The National Human Rights Commission (CNDH) has repeated its criticism of the federal government’s proposal to create a national guard, declaring that the security force “is not appropriate or viable.”
The proposal to create the new force was approved by Senate committees on Monday and all members of the upper house will have the opportunity to vote on it in an upcoming plenary session.
In a statement, the CNDH urged members of Congress to put respect and protection for human rights first in the constitutional amendments that must be approved in order for the new security force to be created.
The commission said that from a human rights perspective and in consideration of the constitutional amendments as they are currently set out, “the national guard proposal is not appropriate or viable because it doesn’t guarantee nor does it substantively contribute to ending impunity.”
The commission also said that the proposal “weakens civil and democratic institutionality” and contravenes Mexico’s international human rights obligations by “regularizing the participation of the armed forces in public security tasks.”

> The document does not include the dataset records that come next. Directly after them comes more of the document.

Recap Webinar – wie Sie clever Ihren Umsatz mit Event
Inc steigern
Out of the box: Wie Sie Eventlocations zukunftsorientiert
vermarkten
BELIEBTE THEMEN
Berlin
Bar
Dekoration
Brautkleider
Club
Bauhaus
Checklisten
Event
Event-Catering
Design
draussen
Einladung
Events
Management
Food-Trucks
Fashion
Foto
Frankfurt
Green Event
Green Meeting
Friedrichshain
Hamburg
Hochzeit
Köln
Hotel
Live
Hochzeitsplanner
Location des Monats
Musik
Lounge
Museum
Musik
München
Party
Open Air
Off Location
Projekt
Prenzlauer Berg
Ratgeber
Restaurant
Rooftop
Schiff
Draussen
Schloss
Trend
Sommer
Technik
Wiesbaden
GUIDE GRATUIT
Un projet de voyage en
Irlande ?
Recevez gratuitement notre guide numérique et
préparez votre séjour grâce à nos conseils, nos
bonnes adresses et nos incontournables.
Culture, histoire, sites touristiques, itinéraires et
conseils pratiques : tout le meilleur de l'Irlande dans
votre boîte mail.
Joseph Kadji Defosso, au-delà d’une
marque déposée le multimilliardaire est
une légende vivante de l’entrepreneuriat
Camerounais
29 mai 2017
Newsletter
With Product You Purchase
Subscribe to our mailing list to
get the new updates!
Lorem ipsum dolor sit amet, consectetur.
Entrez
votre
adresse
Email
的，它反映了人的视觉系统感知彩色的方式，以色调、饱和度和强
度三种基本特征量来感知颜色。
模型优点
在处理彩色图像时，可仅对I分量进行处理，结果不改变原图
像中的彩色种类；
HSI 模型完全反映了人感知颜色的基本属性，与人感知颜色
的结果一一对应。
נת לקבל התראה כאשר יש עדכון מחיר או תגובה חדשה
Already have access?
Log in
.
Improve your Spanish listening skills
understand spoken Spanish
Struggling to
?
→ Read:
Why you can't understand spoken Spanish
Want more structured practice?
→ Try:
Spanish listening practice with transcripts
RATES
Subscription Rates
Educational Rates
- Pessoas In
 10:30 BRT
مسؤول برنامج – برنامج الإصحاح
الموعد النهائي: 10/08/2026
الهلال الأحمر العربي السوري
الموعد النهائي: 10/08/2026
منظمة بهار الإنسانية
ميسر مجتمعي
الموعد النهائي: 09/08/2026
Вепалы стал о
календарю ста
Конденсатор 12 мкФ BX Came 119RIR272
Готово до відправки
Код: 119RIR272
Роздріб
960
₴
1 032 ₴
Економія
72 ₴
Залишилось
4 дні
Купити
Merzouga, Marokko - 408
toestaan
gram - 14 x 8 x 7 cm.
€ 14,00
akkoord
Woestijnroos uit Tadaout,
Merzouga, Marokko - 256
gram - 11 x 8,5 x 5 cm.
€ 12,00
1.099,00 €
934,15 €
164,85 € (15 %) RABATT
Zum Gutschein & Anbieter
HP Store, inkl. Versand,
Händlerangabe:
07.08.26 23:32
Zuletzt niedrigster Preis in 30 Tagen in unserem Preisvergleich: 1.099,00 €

Amnesty International, Human Rights Watch and several other non-government organizations have also rejected the proposal, arguing that it will perpetuate a failed militarized crime-fighting strategy first implemented by former president Felipe Calderón in 2006, and result in more human rights violations being committed by the armed forces.
The CNDH said the military should only continue carrying out public security tasks on an “exceptional and temporary” basis while “the technical, operational, legal and structural capacities of police and civil institutions are strengthened.”
Responding to the criticism today, President López Obrador pledged that if approved, the national guard will conduct itself in a way similar to United Nations peacekeepers, a group that is sometimes referred to as the Blue Berets.
“Human rights will be respected,” he said. “So you have a clear idea, the national guard is going to be like the United Nations peacekeeping forces.”
The president urged senators from the opposition National Action Party (PAN), who oppose the security force’s creation, to reconsider their position “because it’s a very important issue to guarantee the security of the country.”
The proposal sent to the Senate by the lower house of Congress recommends that the new security force have a “mixed” or “combined” command made up of both civil and military leaders.
The Secretariat of Security would be in charge of designing the policies and programs the national guard implements while the secretariats of National Defense and the Navy would have operational command.
Claudia Ruiz Massieu, national president of the Institutional Revolutionary Party (PRI), said yesterday that the party’s state governors and federal senators support the creation of the force but stressed that their backing was conditional on it having a civilian command and not infringing on the authority of state and municipal governments.
The Senate is expected to start debating the proposal on Thursday, while López Obrador has made it clear that he wants the force to be created as soon as possible.
The president yesterday accused the PAN senators who oppose the National Guard of “unleashing the violence” in Mexico and turning the country into “a cemetery.”
Former president Calderón, who initiated the so-called war on drugs, was from the same party.
More than 200,000 people have been murdered in the 12 years since soldiers and marines took to the streets, and the military has been accused of a range of human rights violations including extrajudicial killings, enforced disappearances and torture.